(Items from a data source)
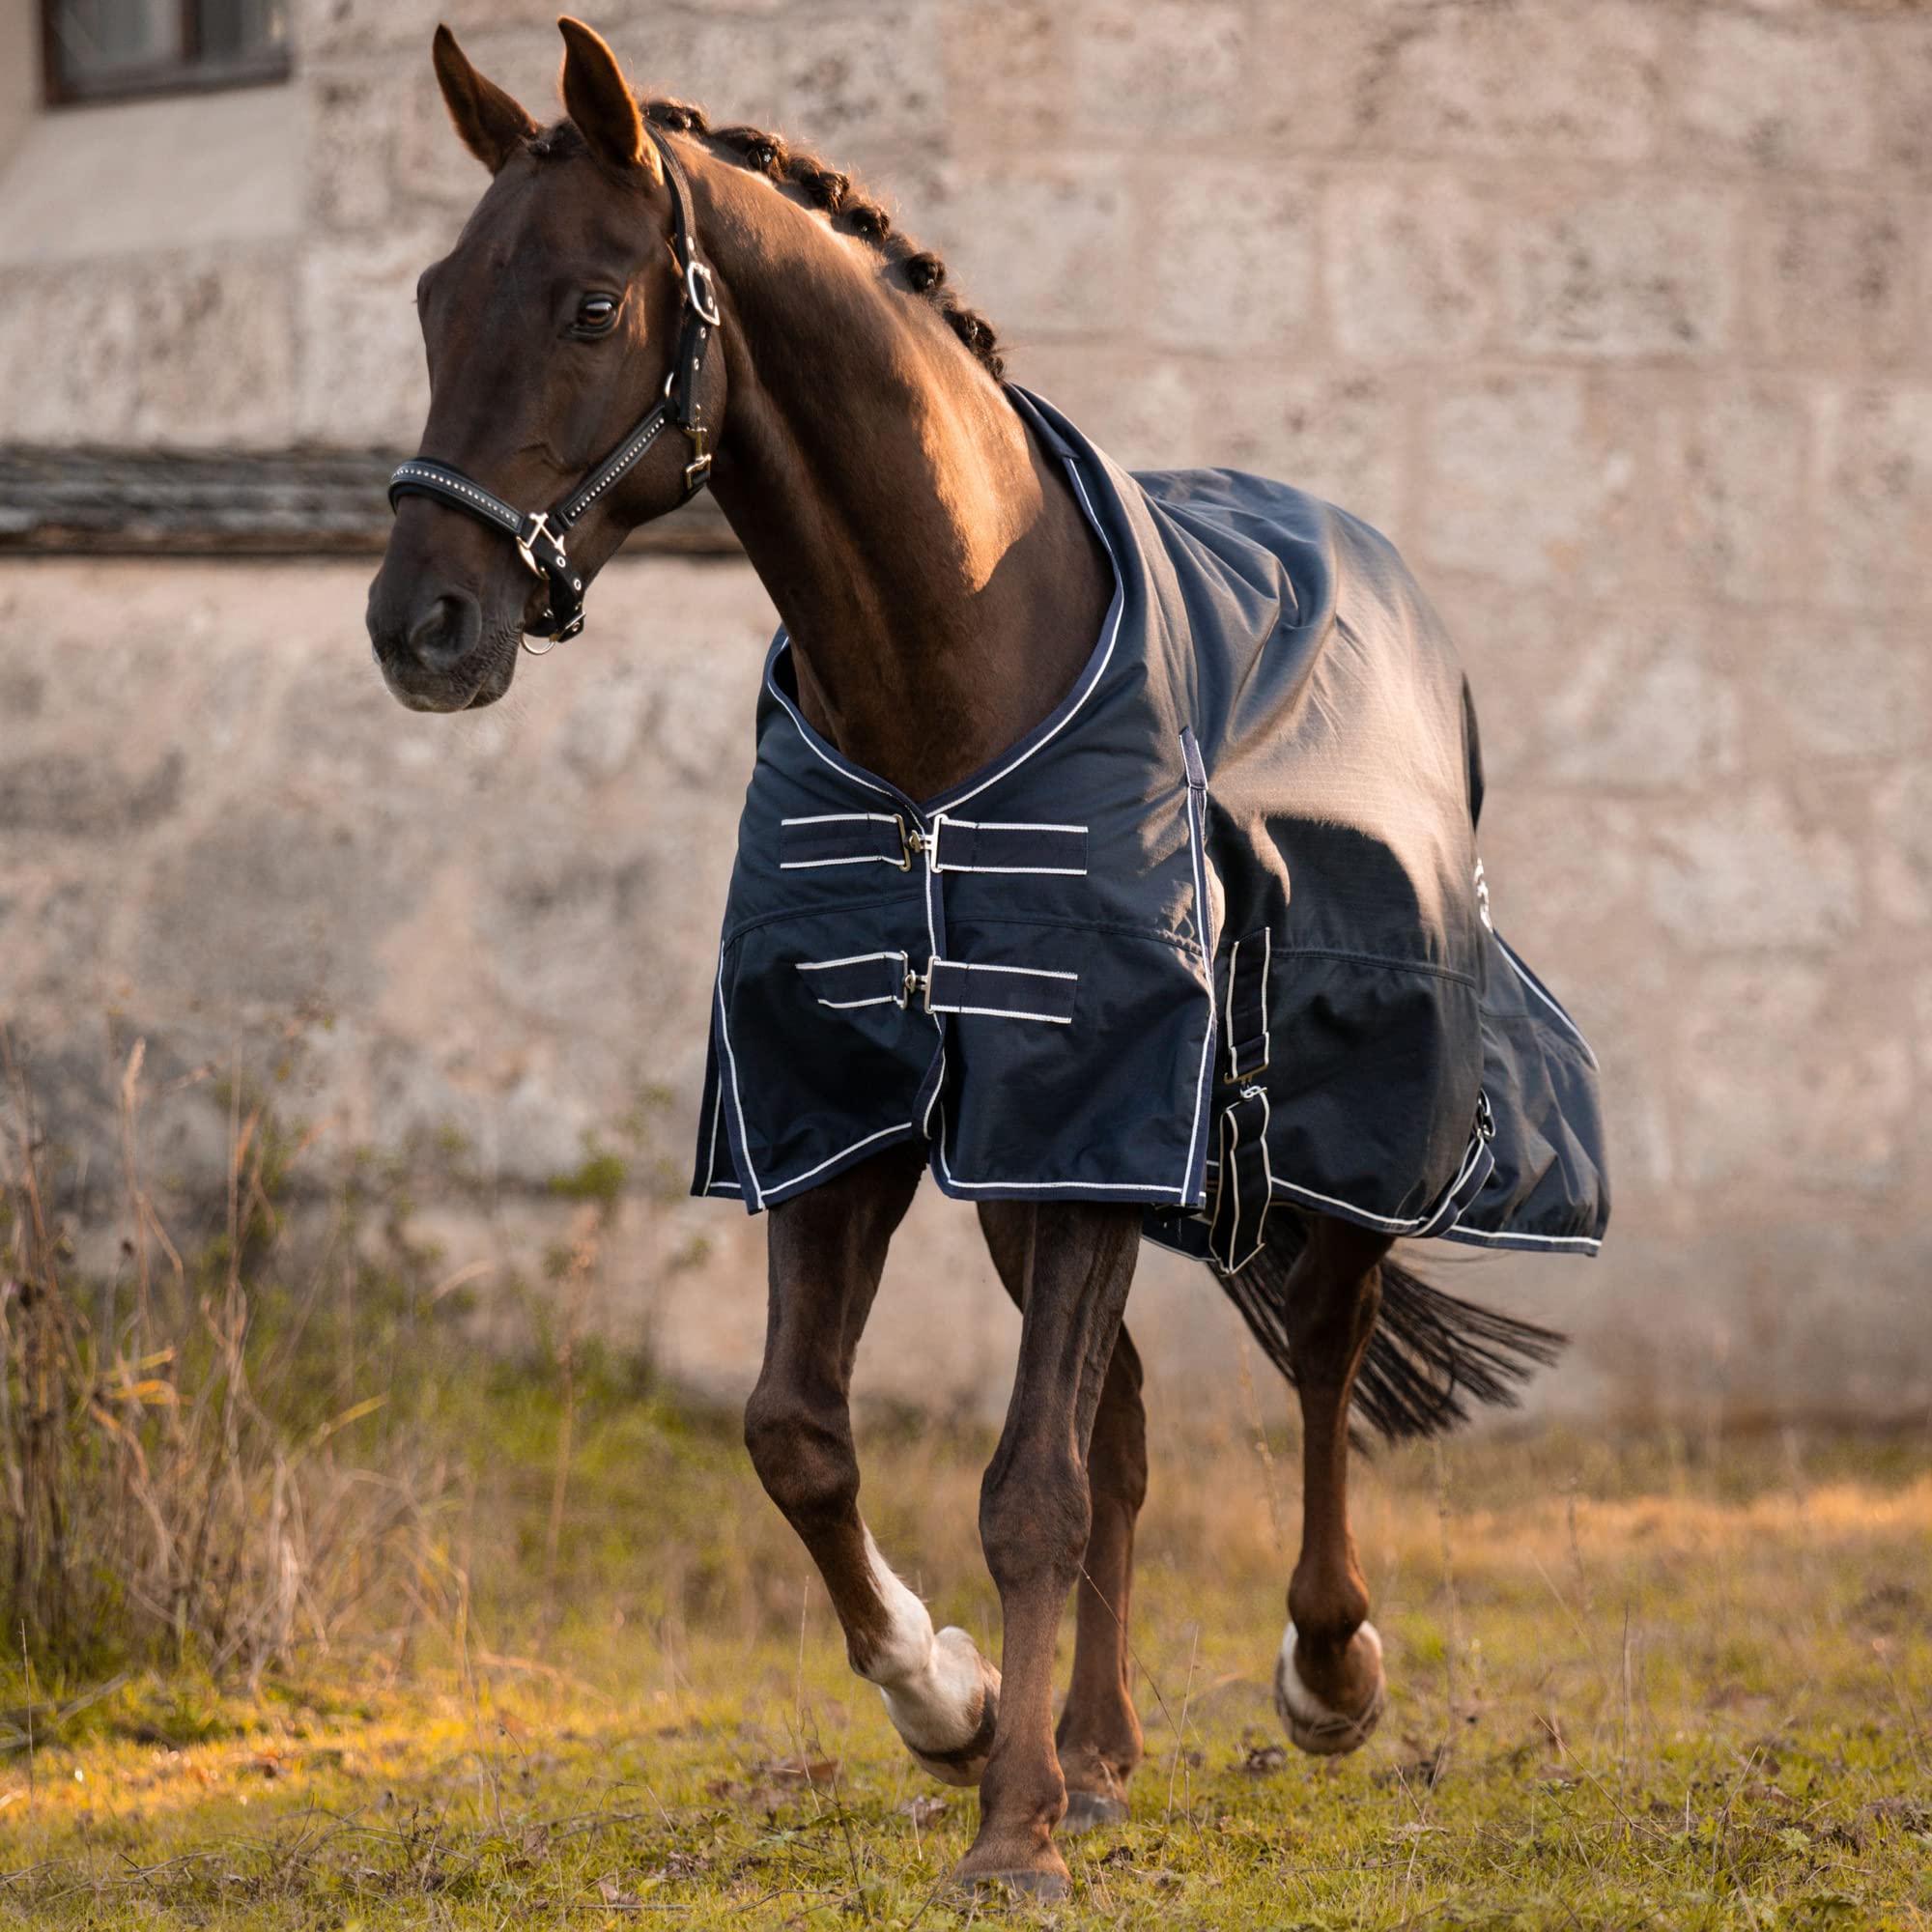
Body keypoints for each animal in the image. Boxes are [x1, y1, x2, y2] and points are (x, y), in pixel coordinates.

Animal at [367, 20, 1603, 1897]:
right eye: (438, 300)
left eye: (589, 303)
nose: (419, 625)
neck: (949, 685)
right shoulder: (851, 1108)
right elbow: (805, 1437)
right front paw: (954, 1713)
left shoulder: (1103, 1114)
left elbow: (1027, 1485)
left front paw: (1008, 1833)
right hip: (1039, 1183)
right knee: (1130, 1426)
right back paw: (1092, 1746)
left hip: (1336, 1122)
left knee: (1321, 1354)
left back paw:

**DESCRIPTION OF THE TASK**
Excluding all pictures, reproduce the records exactly as they appear above.

**EXERCISE OUTPUT**
Body keypoints for each animal in the image. Boxes are [x1, y1, x2, y2] and points are (x, y), in pixel coordinates.

Animal at [367, 20, 1603, 1897]:
right eye: (438, 300)
left eye: (589, 303)
nose: (419, 625)
neck: (949, 685)
right shoulder: (851, 1108)
right elbow: (805, 1437)
right front paw: (954, 1713)
left shoulder: (1103, 1114)
left elbow: (1027, 1485)
left front paw: (1008, 1833)
right hip: (1039, 1183)
right knee: (1130, 1426)
right back paw: (1092, 1746)
left hip: (1336, 1122)
left knee: (1321, 1354)
left back paw:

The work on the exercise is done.